[R] Making a table: collapsing across sub-strings

Dieter Vanderelst dieter_vanderelst at emailengine.org
Thu Oct 4 09:46:54 CEST 2007


A sub string can occur anywhere in the main string.

I think I could use TABLE and than add the numbers. But I don't know how 
to access the numbers in the result of table.

Another problem is that there might be a hierarchy in the strings. This 
is, string a might be a subset of b while b might be a subset of c. So, 
when checking the strings, I would have to start with the longest string 
and find all subsets of that one. An than I should check the second 
longest string and so on...

But I cannot find a way of ordering strings on their length.


jim holtman wrote:
> How do you determine if one string is a subset of another?  Does it
> only match at the beginning, or anywhere?  How large is your set of
> strings?  Can you use table as you describe and then determine what
> the groupings of subsets are and then just add the numbers together?
> You can use grep/regexpr to determine if one string is a subset of
> another.

Data section:

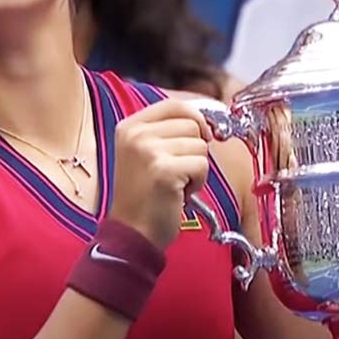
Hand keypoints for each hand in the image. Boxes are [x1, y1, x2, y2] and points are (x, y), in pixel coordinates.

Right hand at [109, 100, 210, 249]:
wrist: (132, 233)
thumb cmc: (144, 198)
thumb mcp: (145, 154)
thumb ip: (169, 132)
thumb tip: (208, 119)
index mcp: (130, 126)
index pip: (174, 105)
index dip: (197, 117)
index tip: (205, 134)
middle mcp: (136, 134)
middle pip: (192, 124)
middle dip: (194, 150)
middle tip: (177, 172)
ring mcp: (148, 150)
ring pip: (200, 145)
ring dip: (196, 168)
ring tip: (175, 184)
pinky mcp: (163, 169)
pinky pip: (202, 165)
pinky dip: (198, 182)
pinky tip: (179, 193)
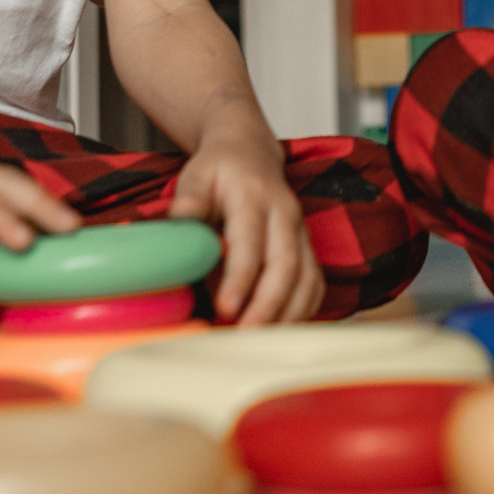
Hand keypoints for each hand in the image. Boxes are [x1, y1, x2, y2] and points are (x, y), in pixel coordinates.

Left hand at [170, 127, 322, 324]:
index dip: (241, 278)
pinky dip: (303, 310)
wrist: (249, 152)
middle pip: (287, 265)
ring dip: (288, 314)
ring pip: (307, 278)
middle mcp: (285, 214)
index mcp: (255, 196)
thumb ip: (189, 202)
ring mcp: (301, 231)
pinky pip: (314, 283)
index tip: (226, 308)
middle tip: (245, 336)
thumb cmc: (218, 169)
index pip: (251, 242)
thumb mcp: (195, 175)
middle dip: (269, 305)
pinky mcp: (307, 247)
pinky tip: (281, 329)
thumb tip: (180, 228)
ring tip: (261, 342)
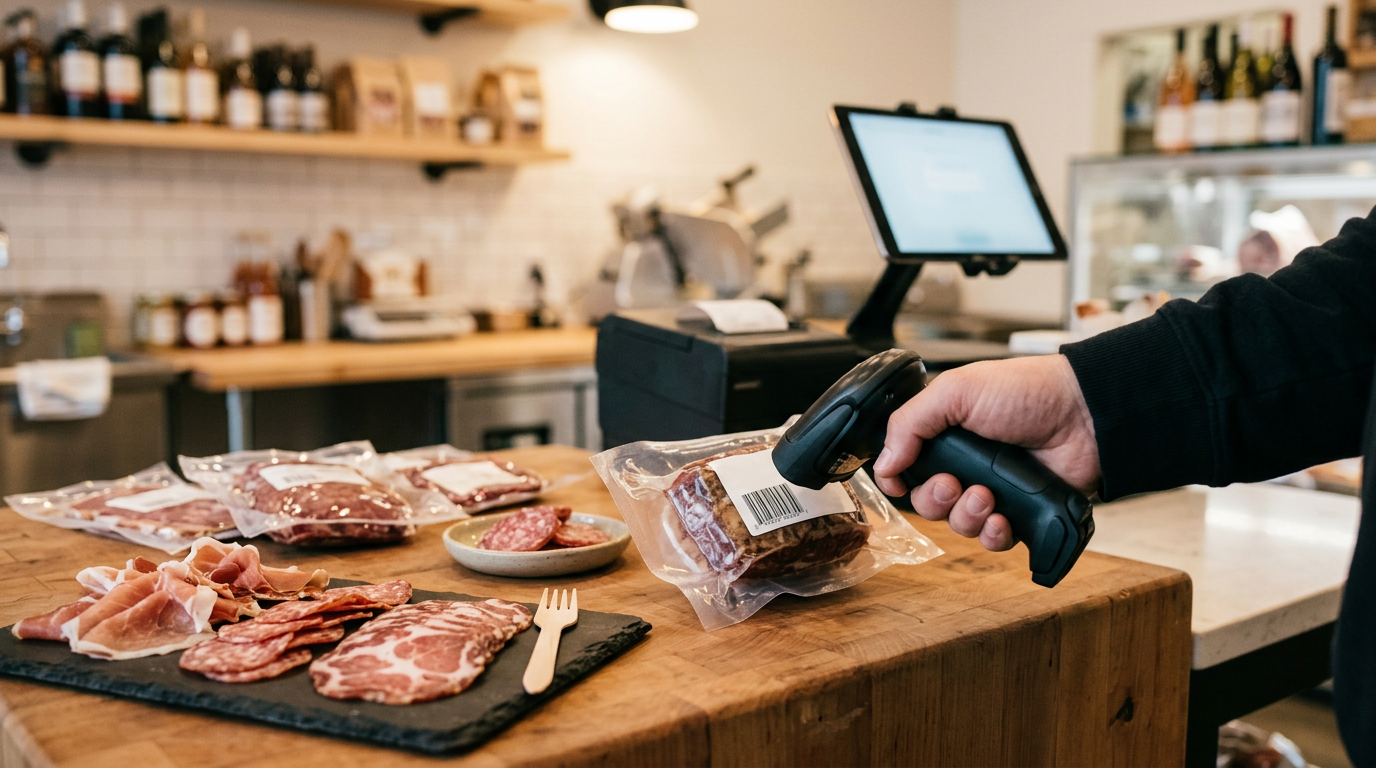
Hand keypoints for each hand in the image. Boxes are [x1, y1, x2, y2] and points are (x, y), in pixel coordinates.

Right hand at [871, 354, 1099, 551]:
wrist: (1083, 413)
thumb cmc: (1026, 391)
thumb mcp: (955, 391)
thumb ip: (908, 424)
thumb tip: (882, 464)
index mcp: (946, 434)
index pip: (905, 467)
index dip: (898, 480)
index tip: (900, 482)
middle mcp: (966, 465)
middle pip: (928, 502)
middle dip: (935, 499)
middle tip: (953, 483)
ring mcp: (994, 490)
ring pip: (959, 525)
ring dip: (966, 516)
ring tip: (987, 496)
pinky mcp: (1021, 514)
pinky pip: (994, 540)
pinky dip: (993, 534)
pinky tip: (1002, 518)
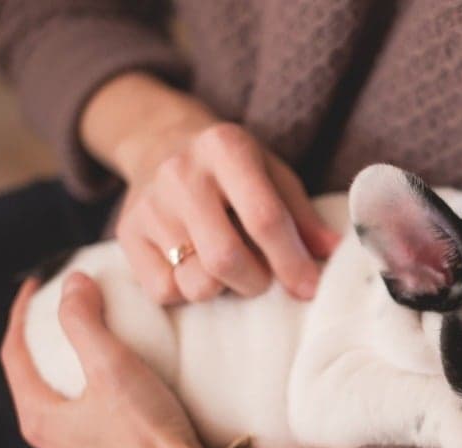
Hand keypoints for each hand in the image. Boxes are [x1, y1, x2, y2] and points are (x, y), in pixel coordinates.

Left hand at [1, 274, 373, 447]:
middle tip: (69, 325)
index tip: (36, 288)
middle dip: (49, 354)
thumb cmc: (147, 435)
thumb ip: (87, 322)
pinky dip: (102, 421)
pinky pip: (97, 445)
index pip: (14, 356)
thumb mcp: (113, 367)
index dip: (21, 315)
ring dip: (76, 391)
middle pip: (38, 389)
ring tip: (102, 370)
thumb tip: (73, 284)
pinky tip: (126, 415)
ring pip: (68, 422)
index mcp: (42, 419)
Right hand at [82, 73, 338, 303]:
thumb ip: (302, 216)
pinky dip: (188, 291)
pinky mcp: (126, 233)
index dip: (291, 261)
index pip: (264, 218)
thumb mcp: (273, 174)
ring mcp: (148, 204)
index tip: (308, 288)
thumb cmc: (232, 168)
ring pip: (195, 282)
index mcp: (226, 148)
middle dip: (256, 282)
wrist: (159, 142)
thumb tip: (335, 253)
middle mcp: (181, 173)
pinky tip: (196, 267)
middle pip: (225, 258)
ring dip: (223, 289)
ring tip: (230, 268)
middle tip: (264, 278)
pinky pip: (164, 291)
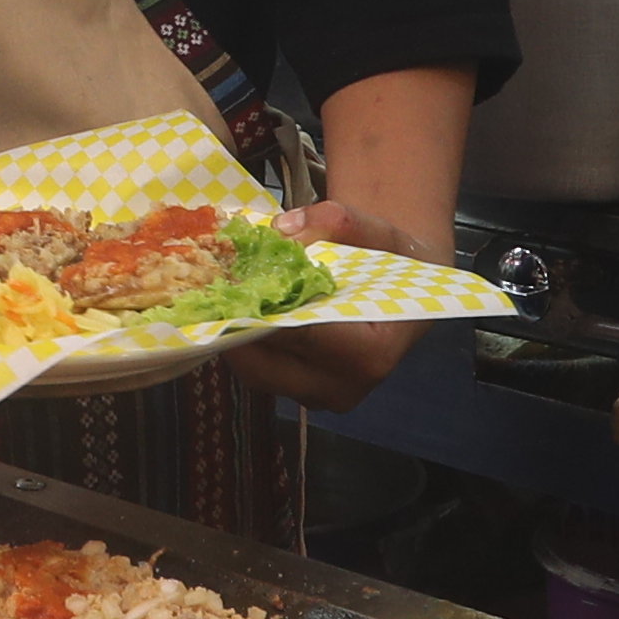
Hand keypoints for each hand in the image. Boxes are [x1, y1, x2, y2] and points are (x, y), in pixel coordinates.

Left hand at [232, 194, 426, 412]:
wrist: (403, 291)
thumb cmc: (393, 261)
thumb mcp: (377, 230)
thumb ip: (335, 221)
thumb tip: (282, 230)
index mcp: (371, 353)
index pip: (302, 336)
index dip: (263, 308)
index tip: (232, 280)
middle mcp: (343, 387)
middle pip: (268, 363)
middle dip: (238, 321)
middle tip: (215, 283)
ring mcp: (319, 397)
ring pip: (254, 371)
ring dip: (233, 332)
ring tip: (222, 292)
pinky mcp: (299, 394)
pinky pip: (257, 371)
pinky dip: (241, 341)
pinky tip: (235, 307)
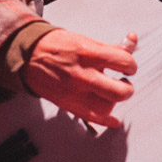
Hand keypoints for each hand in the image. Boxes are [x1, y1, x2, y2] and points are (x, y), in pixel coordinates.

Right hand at [20, 29, 137, 127]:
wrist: (29, 56)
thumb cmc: (57, 46)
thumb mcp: (85, 40)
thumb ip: (110, 47)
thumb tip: (132, 42)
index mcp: (88, 55)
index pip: (124, 63)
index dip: (130, 65)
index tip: (128, 66)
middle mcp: (82, 76)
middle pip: (119, 92)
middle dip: (127, 87)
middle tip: (124, 82)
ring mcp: (75, 93)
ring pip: (108, 108)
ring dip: (114, 101)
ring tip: (112, 93)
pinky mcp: (69, 105)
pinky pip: (93, 119)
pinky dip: (107, 121)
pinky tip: (114, 119)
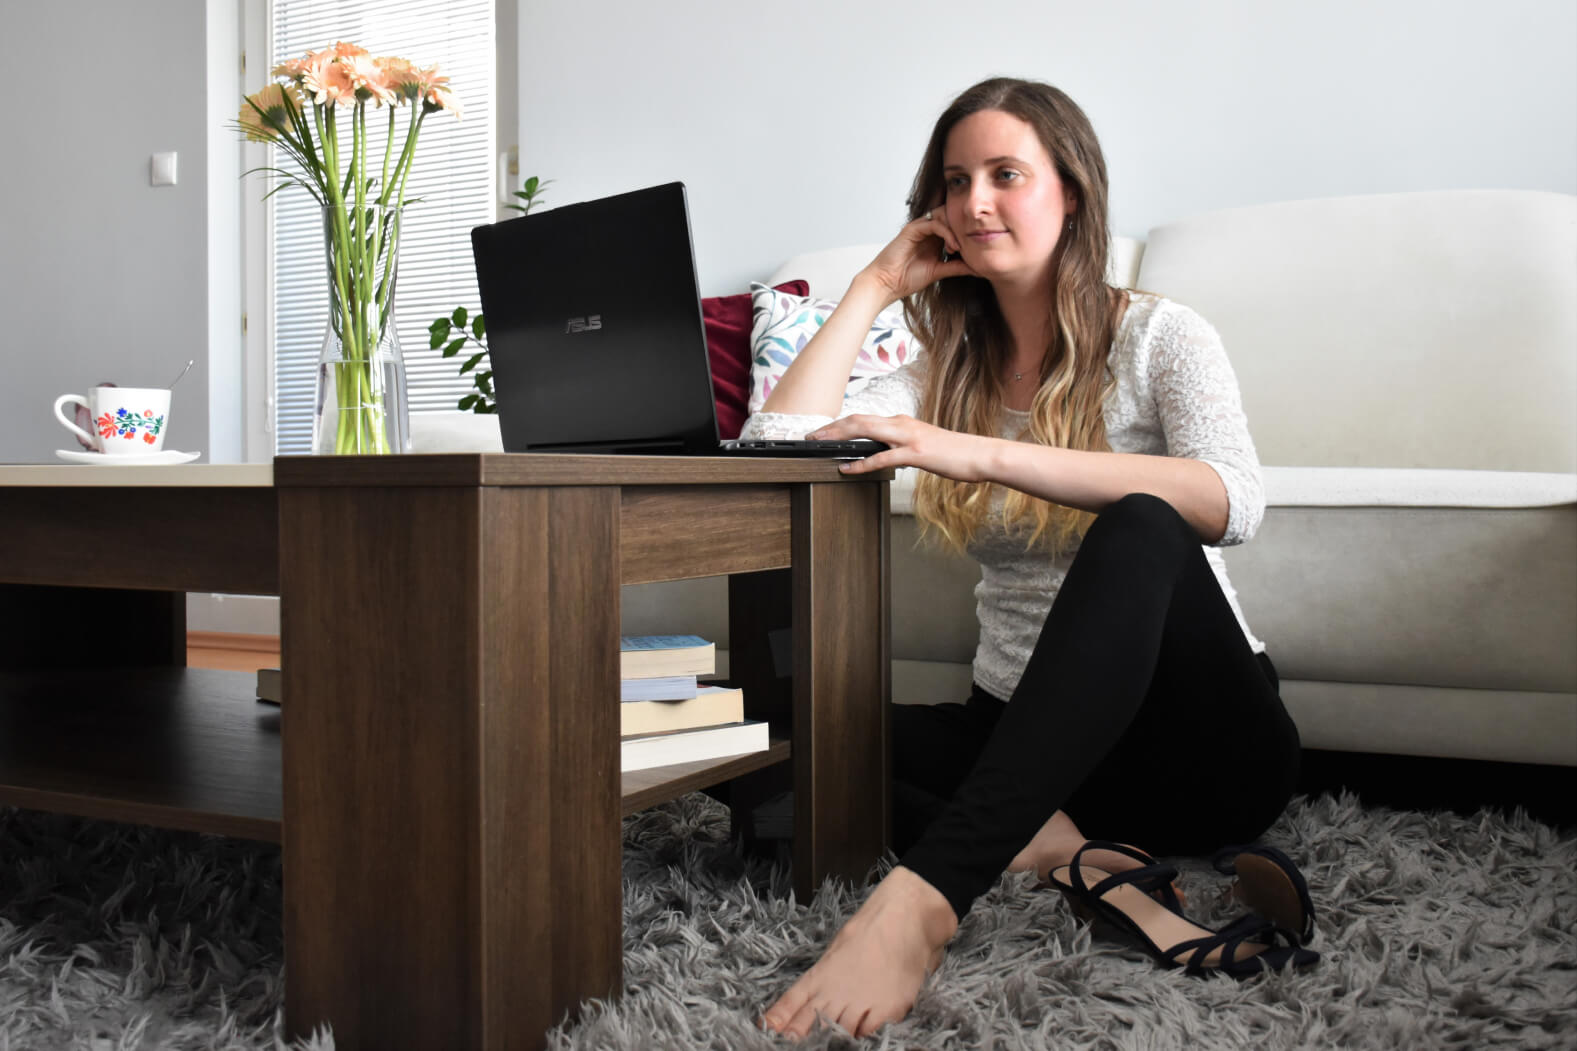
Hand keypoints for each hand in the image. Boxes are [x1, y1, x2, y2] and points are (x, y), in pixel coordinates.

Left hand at [811, 414, 994, 481]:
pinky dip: (861, 463)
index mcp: (902, 423)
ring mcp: (908, 437)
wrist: (979, 455)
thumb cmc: (953, 454)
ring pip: (866, 431)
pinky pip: (881, 458)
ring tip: (820, 445)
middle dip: (832, 427)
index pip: (865, 419)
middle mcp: (902, 424)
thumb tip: (883, 455)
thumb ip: (901, 448)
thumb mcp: (923, 447)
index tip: (823, 432)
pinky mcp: (916, 453)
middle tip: (811, 436)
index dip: (841, 424)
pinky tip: (847, 468)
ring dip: (839, 437)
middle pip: (858, 420)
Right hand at [859, 211, 978, 305]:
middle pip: (951, 215)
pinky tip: (953, 247)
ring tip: (960, 247)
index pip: (954, 224)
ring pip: (944, 215)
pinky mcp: (912, 229)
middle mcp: (927, 230)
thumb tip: (978, 268)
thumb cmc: (907, 278)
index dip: (966, 232)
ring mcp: (919, 227)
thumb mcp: (939, 271)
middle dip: (963, 228)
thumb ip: (957, 267)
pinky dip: (947, 233)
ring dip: (955, 229)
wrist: (887, 284)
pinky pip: (934, 223)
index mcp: (934, 238)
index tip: (976, 248)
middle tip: (970, 245)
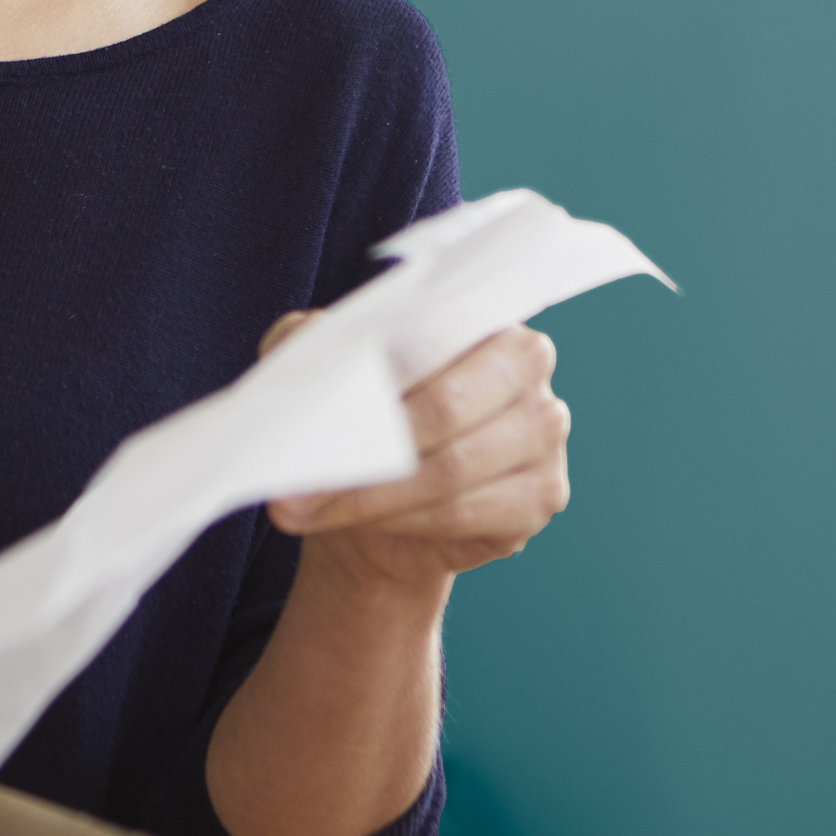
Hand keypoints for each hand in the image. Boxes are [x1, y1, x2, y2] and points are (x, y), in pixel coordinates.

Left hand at [258, 316, 570, 600]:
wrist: (380, 503)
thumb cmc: (362, 416)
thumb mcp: (324, 363)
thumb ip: (313, 342)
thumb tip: (311, 357)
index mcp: (481, 313)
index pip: (434, 334)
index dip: (372, 373)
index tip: (316, 409)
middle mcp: (527, 365)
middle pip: (444, 407)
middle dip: (363, 448)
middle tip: (291, 482)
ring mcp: (545, 432)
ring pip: (450, 470)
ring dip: (368, 495)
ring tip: (301, 507)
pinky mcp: (542, 495)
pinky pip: (464, 513)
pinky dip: (402, 520)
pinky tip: (361, 522)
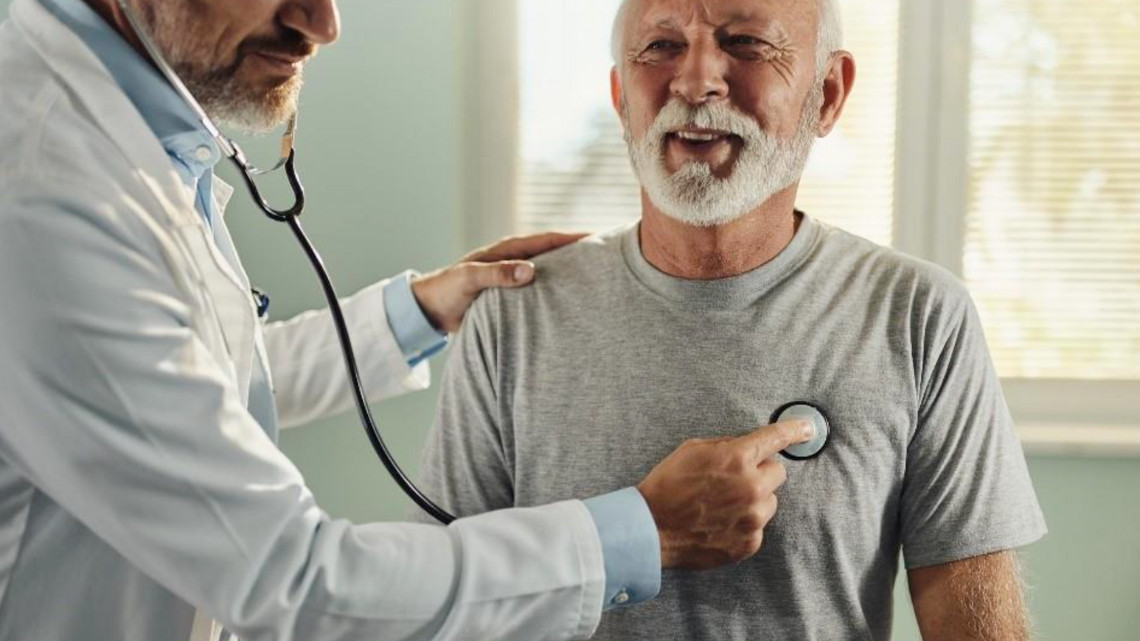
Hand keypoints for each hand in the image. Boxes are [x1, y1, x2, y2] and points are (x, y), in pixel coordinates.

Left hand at [410, 232, 588, 332]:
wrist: (430, 309)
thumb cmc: (447, 290)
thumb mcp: (470, 279)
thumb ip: (498, 274)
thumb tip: (531, 271)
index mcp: (508, 250)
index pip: (549, 240)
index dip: (575, 238)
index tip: (601, 237)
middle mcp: (516, 260)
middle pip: (556, 253)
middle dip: (581, 253)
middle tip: (612, 257)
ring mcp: (515, 276)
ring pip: (551, 272)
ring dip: (571, 274)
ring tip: (600, 280)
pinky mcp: (513, 295)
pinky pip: (541, 290)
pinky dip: (558, 292)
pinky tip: (572, 304)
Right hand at [636, 420, 813, 569]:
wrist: (652, 528)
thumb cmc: (667, 485)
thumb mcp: (693, 449)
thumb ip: (727, 445)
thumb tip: (748, 446)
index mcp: (737, 459)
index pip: (776, 438)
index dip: (794, 430)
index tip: (807, 428)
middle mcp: (751, 488)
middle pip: (777, 473)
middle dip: (760, 472)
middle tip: (733, 479)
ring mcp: (752, 519)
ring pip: (769, 502)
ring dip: (753, 500)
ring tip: (722, 505)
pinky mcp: (749, 542)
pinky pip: (757, 526)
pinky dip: (743, 524)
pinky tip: (719, 522)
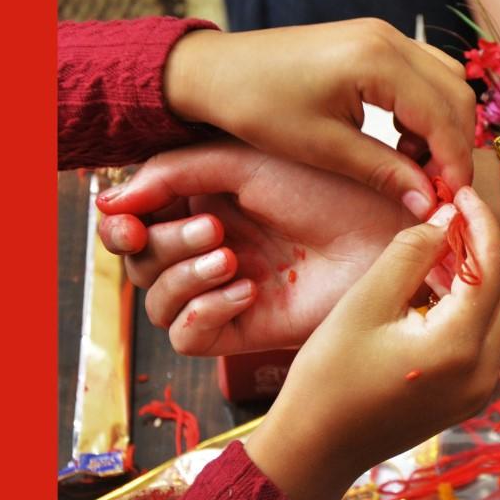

Required actions:
1) In the R mailing-list thread, what does jim holtman say can be used to tell whether one string is a subset of another?
2) Rewrite the paragraph of the R mailing-list thread that begins "Another problem is that there might be a hierarchy" more briefly, keeping its main facts.

Answers to the exercise:
1) grep/regexpr

2) The strings may be nested, with a inside b and b inside c. So the check would start with the longest string and find all its subsets, then move on to the second longest, and so on.